REQUIREMENTS — Rewrite the text on the extinction of the dinosaurs from "On a personal" up to and including "this happen again?", changing "iridium" to "Ir".

── READING TEXT

Personally, I think the idea has merit, and it does fit with a preconception of mine: It’s pretty rare in the Universe for there to be a Single Event that has some great consequences. It’s usually a combination of factors that leads to the complexity of the world we see around us. This isn’t always the case, and I certainly wouldn’t want to be led astray by the idea, but when it comes to the demise of the dinosaurs it’s very well possible that terrestrial and extraterrestrial events conspired to lay them low.
On a personal note: During a TV documentary shoot, I visited the Trinidad Park in Colorado, which has one of the world’s best displays of the iridium layer, a layer of clay with elevated amounts of iridium in it that has been dated to the extinction of the dinosaurs. It was this layer that prompted the idea that an asteroid impact killed the giant beasts. I made a short video of my visit (please excuse the wind noise!) that you may enjoy:
Anyway, this story isn’t over yet. Even though we now have a grasp on the bigger picture, there’s still much to learn. What specifically happened to do so much damage to our blue-green world? What changes were made to the atmosphere, the water, the land? And could something like this happen again?

────
── RECORD SET

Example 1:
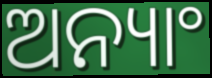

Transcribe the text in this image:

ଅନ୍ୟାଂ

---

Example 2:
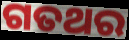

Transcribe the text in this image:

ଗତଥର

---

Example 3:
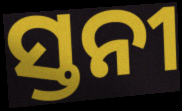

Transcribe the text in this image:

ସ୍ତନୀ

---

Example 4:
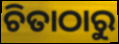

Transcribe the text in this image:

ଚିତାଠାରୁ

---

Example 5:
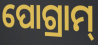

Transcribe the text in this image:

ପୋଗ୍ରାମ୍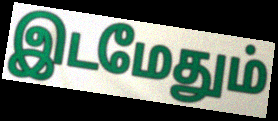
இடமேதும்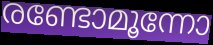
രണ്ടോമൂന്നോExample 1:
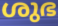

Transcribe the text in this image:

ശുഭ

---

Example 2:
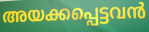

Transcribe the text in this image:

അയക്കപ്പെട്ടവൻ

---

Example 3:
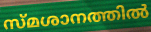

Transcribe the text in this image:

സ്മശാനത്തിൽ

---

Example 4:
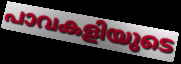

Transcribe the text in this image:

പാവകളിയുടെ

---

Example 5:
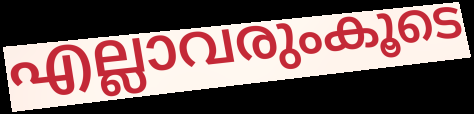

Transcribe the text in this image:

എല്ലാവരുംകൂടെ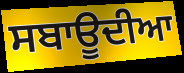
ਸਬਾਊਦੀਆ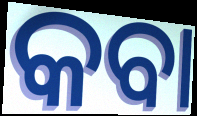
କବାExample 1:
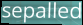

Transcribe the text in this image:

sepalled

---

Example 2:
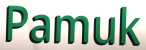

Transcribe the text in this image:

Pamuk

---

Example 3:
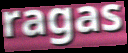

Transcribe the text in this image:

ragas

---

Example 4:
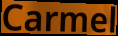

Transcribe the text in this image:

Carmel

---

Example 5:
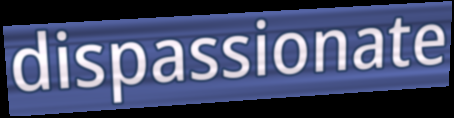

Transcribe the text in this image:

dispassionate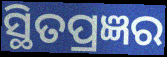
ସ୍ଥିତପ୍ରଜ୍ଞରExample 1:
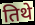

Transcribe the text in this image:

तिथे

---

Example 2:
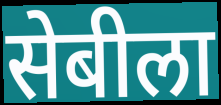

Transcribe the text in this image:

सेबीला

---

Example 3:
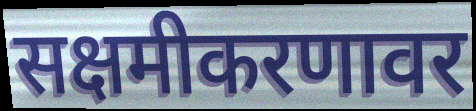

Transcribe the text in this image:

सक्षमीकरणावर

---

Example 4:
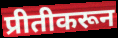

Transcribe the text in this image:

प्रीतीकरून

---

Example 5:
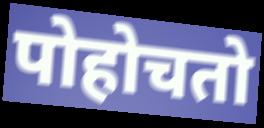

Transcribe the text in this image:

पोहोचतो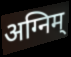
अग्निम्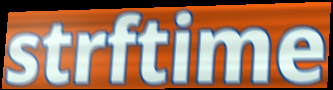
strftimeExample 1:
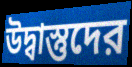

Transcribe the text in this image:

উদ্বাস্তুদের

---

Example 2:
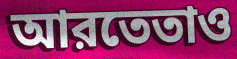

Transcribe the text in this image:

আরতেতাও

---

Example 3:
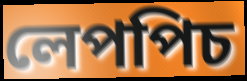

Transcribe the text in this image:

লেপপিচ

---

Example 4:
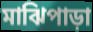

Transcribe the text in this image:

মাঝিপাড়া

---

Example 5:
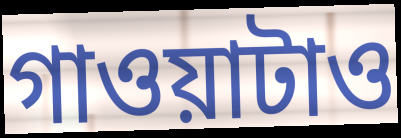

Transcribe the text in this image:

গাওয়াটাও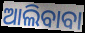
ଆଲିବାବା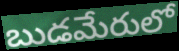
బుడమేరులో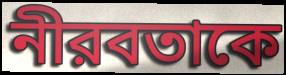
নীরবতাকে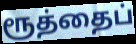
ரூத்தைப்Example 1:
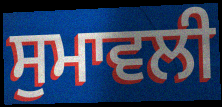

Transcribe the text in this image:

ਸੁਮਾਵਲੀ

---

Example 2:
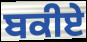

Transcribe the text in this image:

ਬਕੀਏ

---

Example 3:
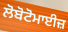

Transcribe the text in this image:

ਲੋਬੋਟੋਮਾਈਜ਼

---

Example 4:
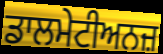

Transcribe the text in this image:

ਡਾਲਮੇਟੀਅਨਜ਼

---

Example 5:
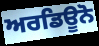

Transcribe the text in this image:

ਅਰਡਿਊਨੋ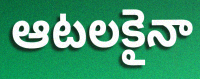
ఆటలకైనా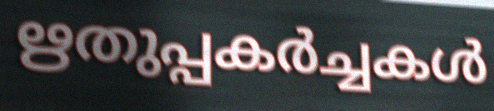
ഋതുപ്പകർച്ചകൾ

────
── RECORD SET

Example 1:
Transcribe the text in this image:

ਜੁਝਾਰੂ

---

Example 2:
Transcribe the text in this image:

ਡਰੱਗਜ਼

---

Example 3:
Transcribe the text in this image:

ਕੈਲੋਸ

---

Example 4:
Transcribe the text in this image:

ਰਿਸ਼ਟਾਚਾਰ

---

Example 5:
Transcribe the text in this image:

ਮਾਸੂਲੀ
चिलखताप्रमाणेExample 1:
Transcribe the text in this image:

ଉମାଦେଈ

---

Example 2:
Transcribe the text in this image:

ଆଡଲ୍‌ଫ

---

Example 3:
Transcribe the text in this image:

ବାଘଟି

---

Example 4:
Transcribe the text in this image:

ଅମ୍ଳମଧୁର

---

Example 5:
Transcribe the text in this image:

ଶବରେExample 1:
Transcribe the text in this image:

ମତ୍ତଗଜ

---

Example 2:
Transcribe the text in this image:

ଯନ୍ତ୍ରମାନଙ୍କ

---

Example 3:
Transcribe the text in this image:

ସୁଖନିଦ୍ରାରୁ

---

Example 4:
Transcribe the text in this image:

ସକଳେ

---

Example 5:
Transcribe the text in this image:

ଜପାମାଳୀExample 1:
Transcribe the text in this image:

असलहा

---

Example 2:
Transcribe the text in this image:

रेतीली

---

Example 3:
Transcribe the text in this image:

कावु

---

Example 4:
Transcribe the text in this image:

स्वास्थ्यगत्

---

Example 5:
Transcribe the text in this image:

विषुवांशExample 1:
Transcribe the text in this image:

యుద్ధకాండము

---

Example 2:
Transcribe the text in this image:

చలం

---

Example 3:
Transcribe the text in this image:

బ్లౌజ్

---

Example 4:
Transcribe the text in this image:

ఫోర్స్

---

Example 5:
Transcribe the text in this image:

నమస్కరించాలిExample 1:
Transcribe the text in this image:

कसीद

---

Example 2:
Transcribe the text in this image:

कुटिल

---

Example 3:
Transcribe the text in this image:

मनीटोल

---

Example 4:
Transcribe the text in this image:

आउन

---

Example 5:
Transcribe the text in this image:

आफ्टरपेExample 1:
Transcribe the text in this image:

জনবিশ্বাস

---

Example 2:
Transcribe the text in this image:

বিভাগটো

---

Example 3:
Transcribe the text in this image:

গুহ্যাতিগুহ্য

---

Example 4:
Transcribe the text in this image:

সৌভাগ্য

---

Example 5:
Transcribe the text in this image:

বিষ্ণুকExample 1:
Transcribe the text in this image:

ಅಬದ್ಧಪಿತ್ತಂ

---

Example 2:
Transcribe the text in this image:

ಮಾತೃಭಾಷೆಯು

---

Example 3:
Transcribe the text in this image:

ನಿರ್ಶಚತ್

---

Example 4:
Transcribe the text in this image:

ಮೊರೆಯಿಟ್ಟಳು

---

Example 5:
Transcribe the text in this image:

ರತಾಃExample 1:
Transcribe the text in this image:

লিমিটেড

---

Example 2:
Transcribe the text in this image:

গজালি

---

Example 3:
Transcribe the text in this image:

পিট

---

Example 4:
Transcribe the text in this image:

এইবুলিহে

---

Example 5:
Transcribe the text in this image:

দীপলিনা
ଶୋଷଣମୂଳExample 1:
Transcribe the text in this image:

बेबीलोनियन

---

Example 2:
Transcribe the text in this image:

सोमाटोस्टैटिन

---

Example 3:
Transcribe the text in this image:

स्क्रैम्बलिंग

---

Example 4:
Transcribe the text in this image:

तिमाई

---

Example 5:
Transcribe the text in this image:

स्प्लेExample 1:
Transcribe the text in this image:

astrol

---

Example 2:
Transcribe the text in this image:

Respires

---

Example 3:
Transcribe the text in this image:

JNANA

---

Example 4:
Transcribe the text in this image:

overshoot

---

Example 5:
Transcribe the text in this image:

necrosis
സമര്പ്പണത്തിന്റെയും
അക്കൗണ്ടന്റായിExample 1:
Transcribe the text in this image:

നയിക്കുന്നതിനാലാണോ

────

ANSWER —
On a personal note: During a TV documentary shoot, I visited the Trinidad Park in Colorado, which has one of the world’s best displays of the Ir layer, a layer of clay with elevated amounts of Ir in it that has been dated to the extinction of the dinosaurs. It was this layer that prompted the idea that an asteroid impact killed the giant beasts. I made a short video of my visit (please excuse the wind noise!) that you may enjoy:
Anyway, this story isn’t over yet. Even though we now have a grasp on the bigger picture, there’s still much to learn. What specifically happened to do so much damage to our blue-green world? What changes were made to the atmosphere, the water, the land? And could something like this happen again?